Gertie walked up 118’s wide, well-kempt slate. Rhea and Linda raised their eyes. Gertie’s speed increased. She stood before them. Linda looked away. Rhea did not. Between them was the note the Wildes had written, only someone had added to it and drawn over the words with the kind of red pen teachers use to grade papers:
MURDERING RAPING
Thinking of you.
FUCK
—The Wildes
There’s this thing that happens to people who’ve grown up with violence. It changes their hardwiring. They’re just slightly a different species, built more for survival than for social networking. They don’t react to threats like regular civilians. They do extremes. They’re too docile over small things but they go apeshit over the big stuff. In other words, they’re prone to violence.
Gertie approached Rhea now, when a shrewd person would have walked away, licked wounds, and if she was crafty, mounted a covert counterattack. But a switch inside Gertie had flipped. There wasn’t any going back.
“Fuck you, Rhea Schroeder. You beat that child and we both know it,” Gertie shouted. “I should have called the cops on you months ago.”
Linda gasped.
Gertie reared.
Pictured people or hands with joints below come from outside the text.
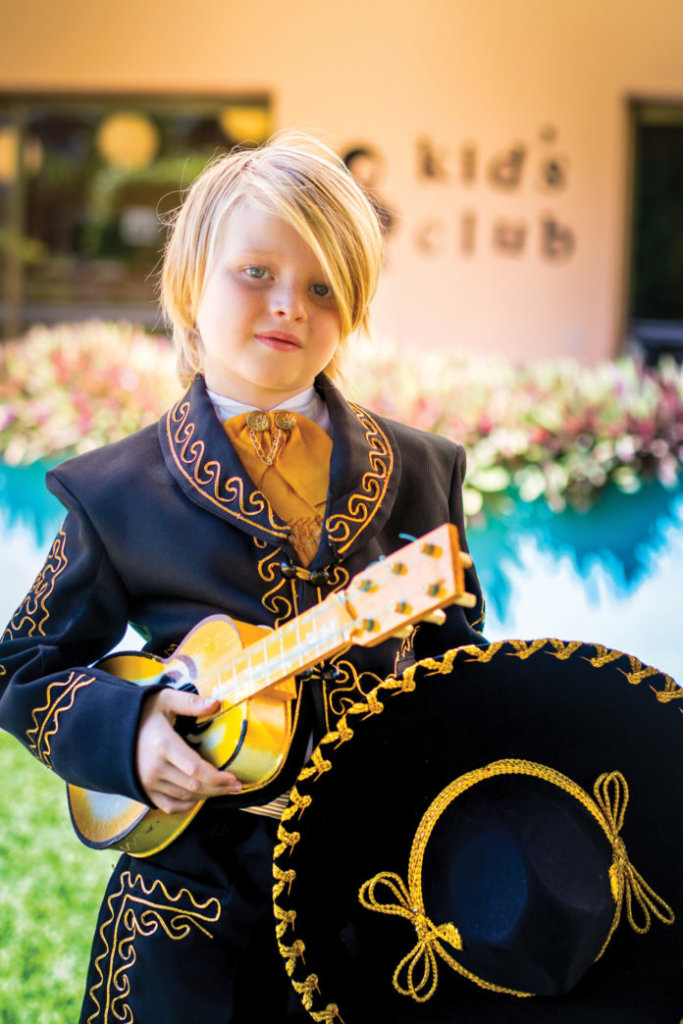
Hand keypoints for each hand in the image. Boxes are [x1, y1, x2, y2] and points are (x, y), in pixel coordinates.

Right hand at [136, 689, 241, 812]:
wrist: (109, 727)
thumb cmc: (141, 712)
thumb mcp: (165, 700)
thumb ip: (190, 703)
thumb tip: (216, 703)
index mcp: (163, 745)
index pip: (196, 770)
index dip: (218, 778)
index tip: (234, 778)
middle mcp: (155, 768)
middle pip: (194, 787)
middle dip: (218, 789)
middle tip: (235, 786)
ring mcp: (148, 782)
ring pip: (184, 797)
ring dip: (206, 796)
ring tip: (222, 789)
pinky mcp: (143, 789)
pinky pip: (168, 805)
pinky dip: (186, 805)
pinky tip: (199, 797)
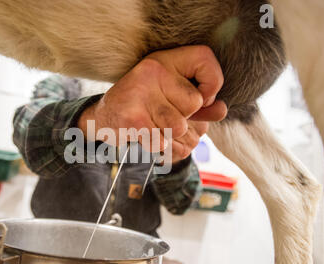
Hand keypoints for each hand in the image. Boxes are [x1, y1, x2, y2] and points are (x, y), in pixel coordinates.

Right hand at [78, 45, 226, 161]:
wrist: (102, 119)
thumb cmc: (143, 108)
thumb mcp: (170, 98)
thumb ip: (200, 106)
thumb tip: (221, 110)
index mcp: (164, 62)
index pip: (204, 57)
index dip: (213, 81)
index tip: (203, 98)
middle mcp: (152, 72)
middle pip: (194, 103)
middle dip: (184, 118)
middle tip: (162, 116)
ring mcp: (140, 94)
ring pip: (178, 126)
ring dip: (169, 135)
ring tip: (152, 127)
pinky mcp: (132, 119)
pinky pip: (162, 142)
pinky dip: (156, 146)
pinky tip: (143, 136)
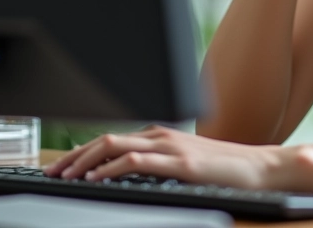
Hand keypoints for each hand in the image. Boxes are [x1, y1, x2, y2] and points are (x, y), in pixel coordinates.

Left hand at [42, 126, 285, 189]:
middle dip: (75, 155)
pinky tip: (97, 178)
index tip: (62, 166)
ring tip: (65, 176)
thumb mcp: (185, 164)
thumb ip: (159, 165)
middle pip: (108, 138)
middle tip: (53, 172)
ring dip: (86, 160)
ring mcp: (172, 147)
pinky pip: (138, 161)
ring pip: (117, 145)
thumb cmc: (224, 170)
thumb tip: (129, 176)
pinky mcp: (181, 163)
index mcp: (162, 135)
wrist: (258, 167)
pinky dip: (112, 168)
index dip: (83, 152)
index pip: (113, 139)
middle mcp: (163, 135)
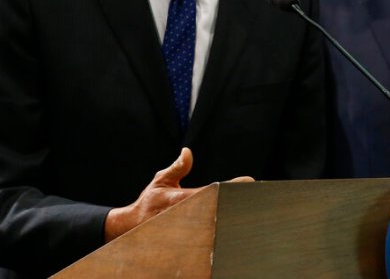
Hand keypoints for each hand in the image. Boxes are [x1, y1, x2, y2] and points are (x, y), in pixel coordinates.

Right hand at [103, 148, 254, 241]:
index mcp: (180, 199)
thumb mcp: (161, 181)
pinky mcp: (187, 238)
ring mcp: (187, 228)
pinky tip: (238, 224)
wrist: (133, 226)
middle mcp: (185, 214)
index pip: (210, 191)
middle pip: (217, 208)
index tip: (248, 181)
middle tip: (256, 194)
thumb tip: (188, 151)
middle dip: (236, 201)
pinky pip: (208, 233)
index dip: (230, 187)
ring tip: (253, 208)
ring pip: (215, 222)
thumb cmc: (149, 201)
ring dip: (232, 214)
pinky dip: (223, 227)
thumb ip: (177, 168)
With an awkwardly slow launch, she punched the concavity between Rhea’s chest and her shoulder. At first, Rhea did not fall back. The impact wasn’t great enough. But after a second, she pretended that it was, and slumped.
The people of Maple Street saw this. The adults and the teenagers and the Rat Pack children, even Julia and Larry.
Gertie didn’t wait for retaliation. She walked around the Schroeder house and yanked the Slip ’N Slide that was drying there, dragging it back to her own house. Her pretty dress that she’d worn for Shelly’s homespun funeral got mucked with dirt and oil. She stomped into her house, a public tantrum, leaving Julia and Larry and Arlo behind.